You probably thought the rule was dead already but Texas Federal District Court Judge Amos Mazzant just made it official by declaring that the Obama administration’s long-delayed increase in the overtime exemption threshold is illegal and may not be implemented.
Too Much Focus on Salary
The ruling came in a lawsuit filed by the Plano (Texas) Chamber of Commerce (and joined by dozens of other business groups) challenging the proposed increase to the minimum salary necessary to be considered exempt from overtime under the Executive, Administrative and Professional exemptions of the Fair Labor Standards (collectively known by the euphemism “white collar exemptions”). The proposal required that workers could not be considered exempt from overtime pay unless they received a salary of at least $913.00 per week ($47,476 annually).
The Judge wrote:
“The department has exceeded its authority and gone too far with the final rule…[t]he department creates a final rule that makes overtime status depend predominately on a minimum salary level, thereby supplanting an analysis of an employee’s job duties. Because the final rule would exclude so many employees who perform exempt duties, the department fails to carry out Congress’s unambiguous intent.”

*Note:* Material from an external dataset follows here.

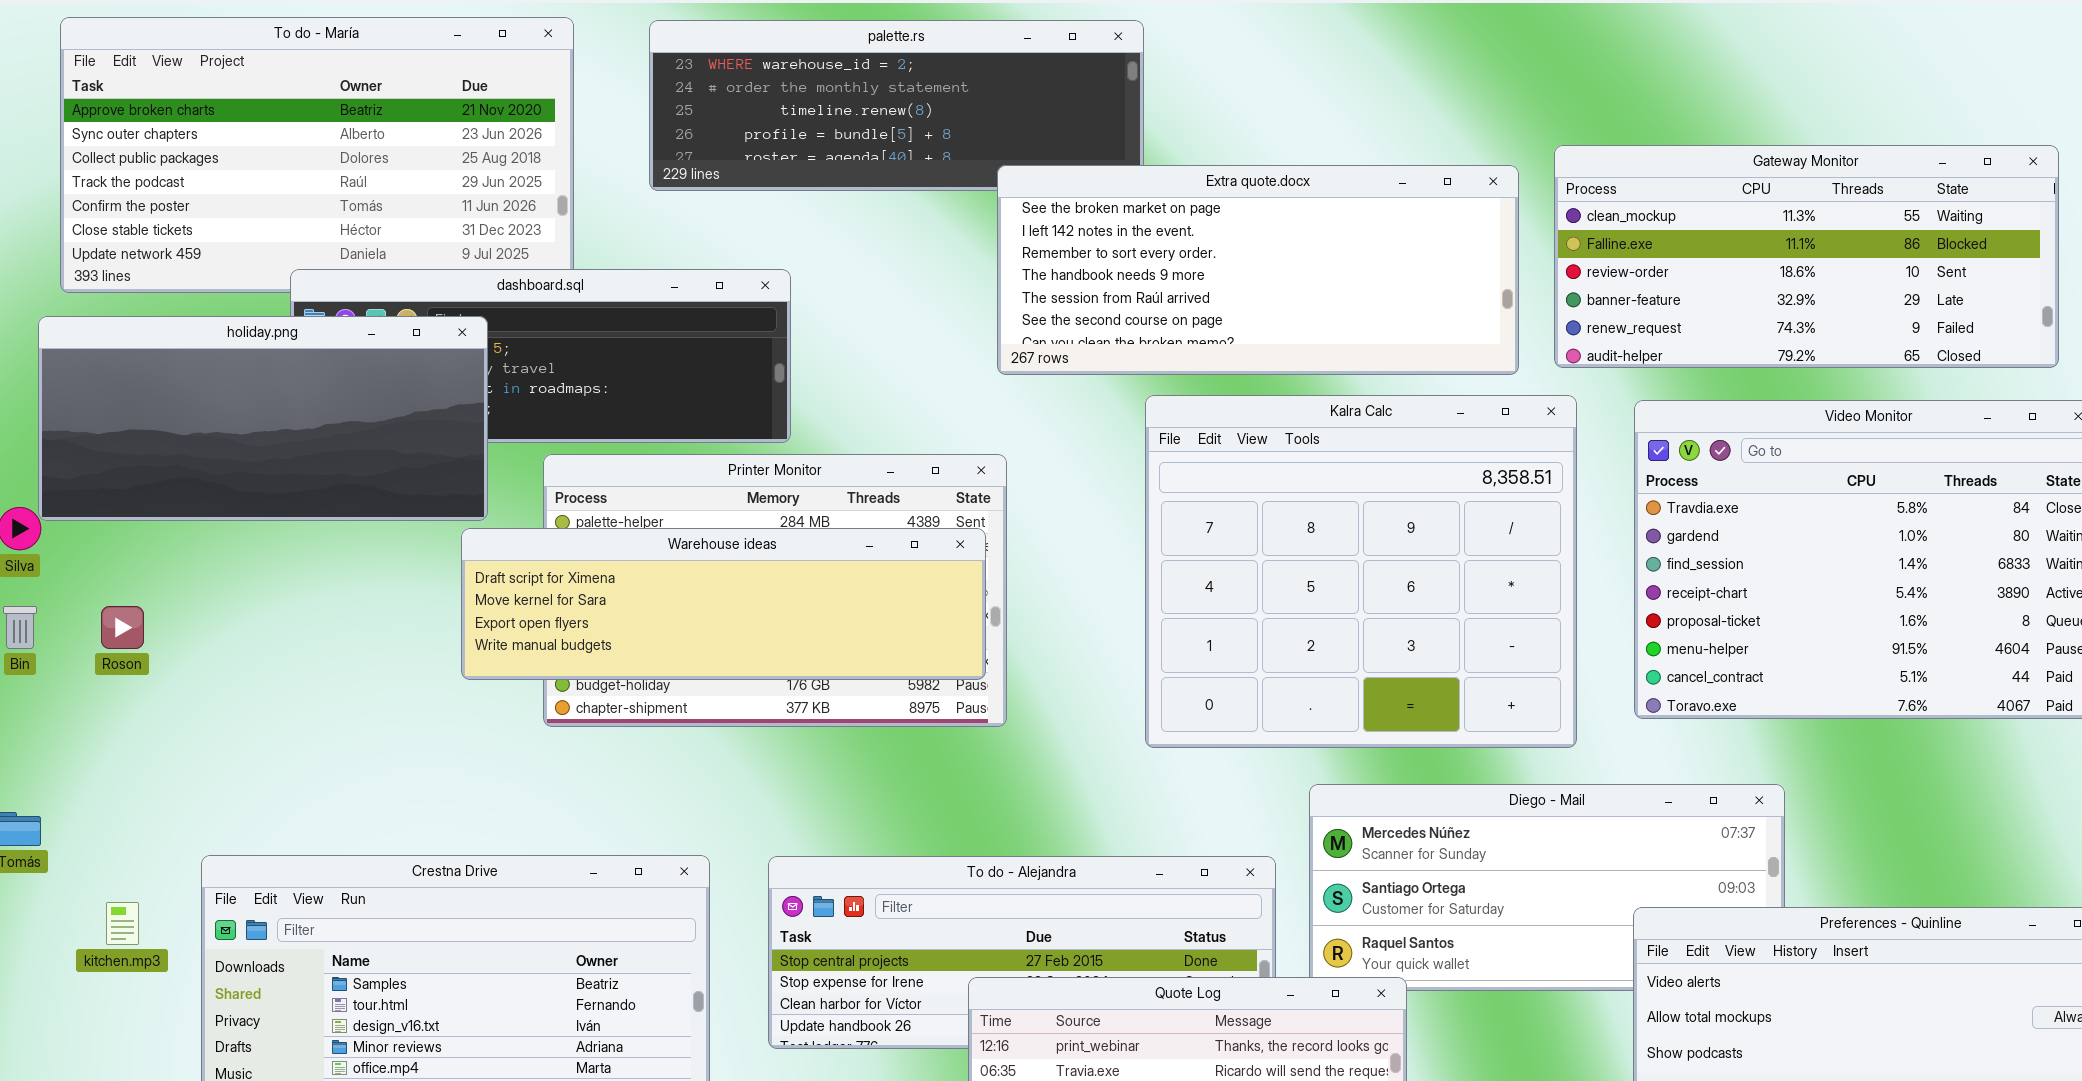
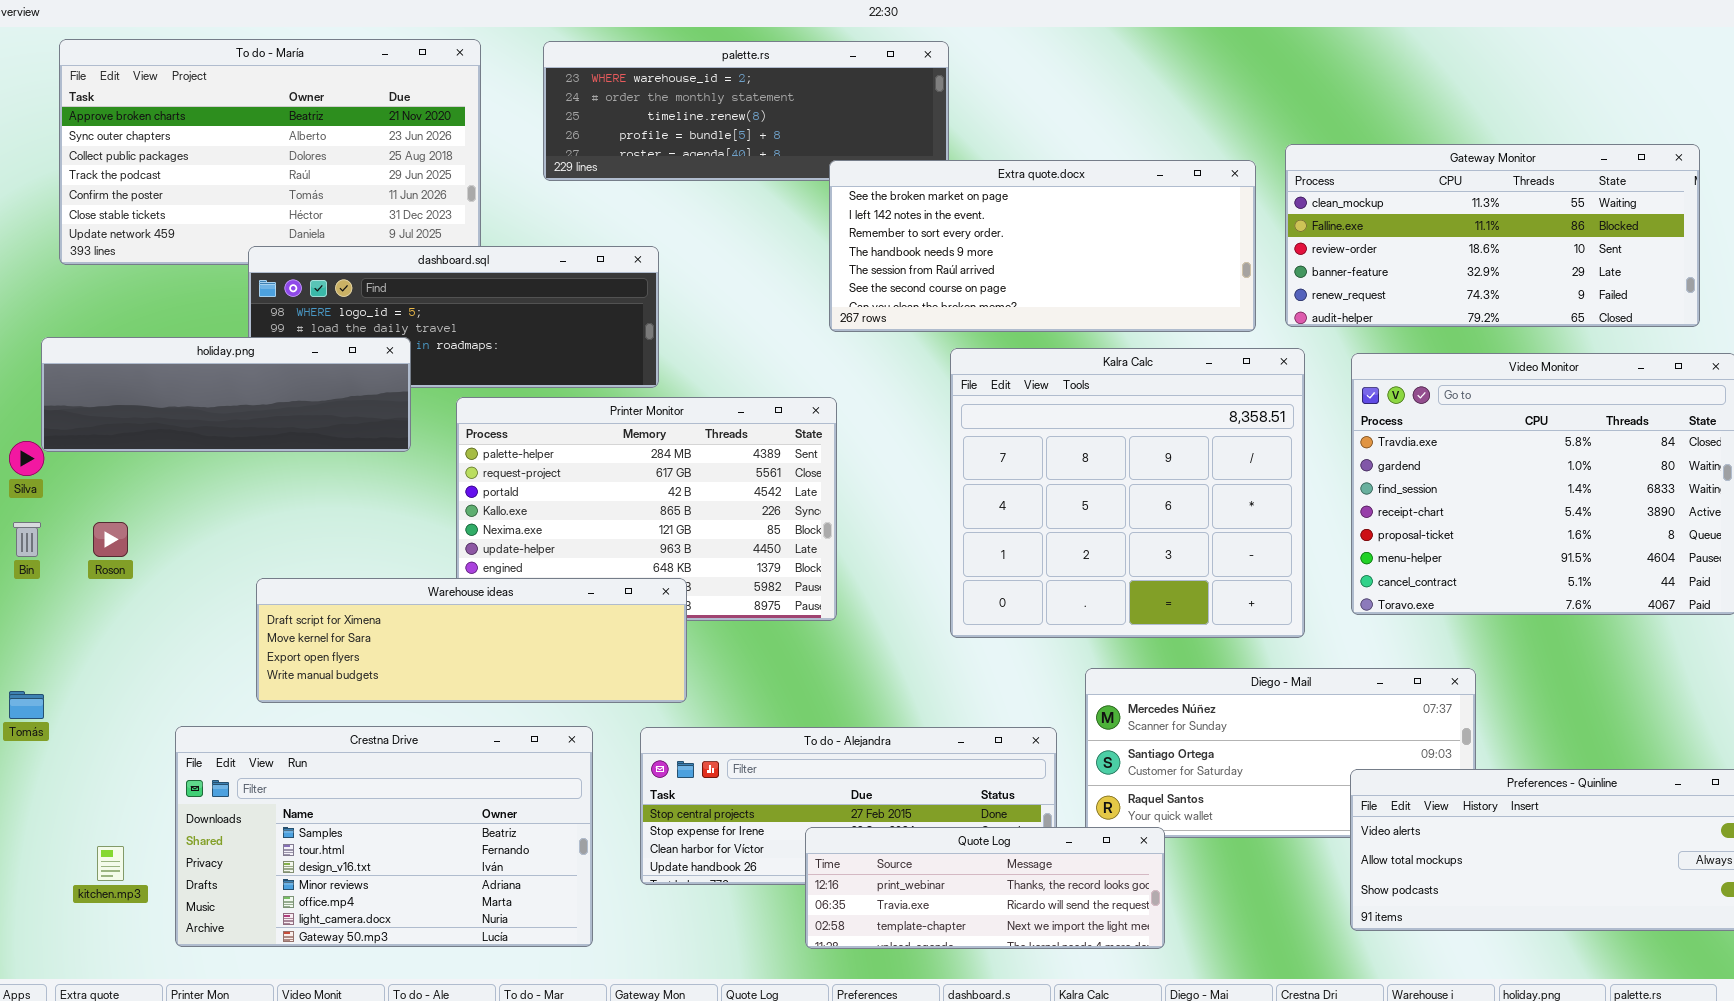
holiday.png: [38,316,488,521] -> [41,337,411,452], resized
Warehouse ideas: [461,528,986,680] -> [256,578,687,703], moved
kitchen.mp3: [106,902,139,945] -> [97,846,124,881], moved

This proposed increase has been on life support anyway since the Trump administration appeared to have no interest in enforcing it and almost certainly will decline to appeal this ruling. Instead, as we wrote earlier in our piece entitled “Here We Go Again! DOL Seeks Public Comment on Revising Overtime Rules“, the Department of Labor now seems less interested in the salary issue and more focused on the duties that an employee must perform in order to be deemed exempt. Still, there may be some labor groups who will try to take this to the appellate courts.
This has been a true regulatory roller coaster and we are reluctant to declare it over for good. Still, it is a very good bet that this huge increase in the salary requirement for overtime exemption is headed for the dust bin of history.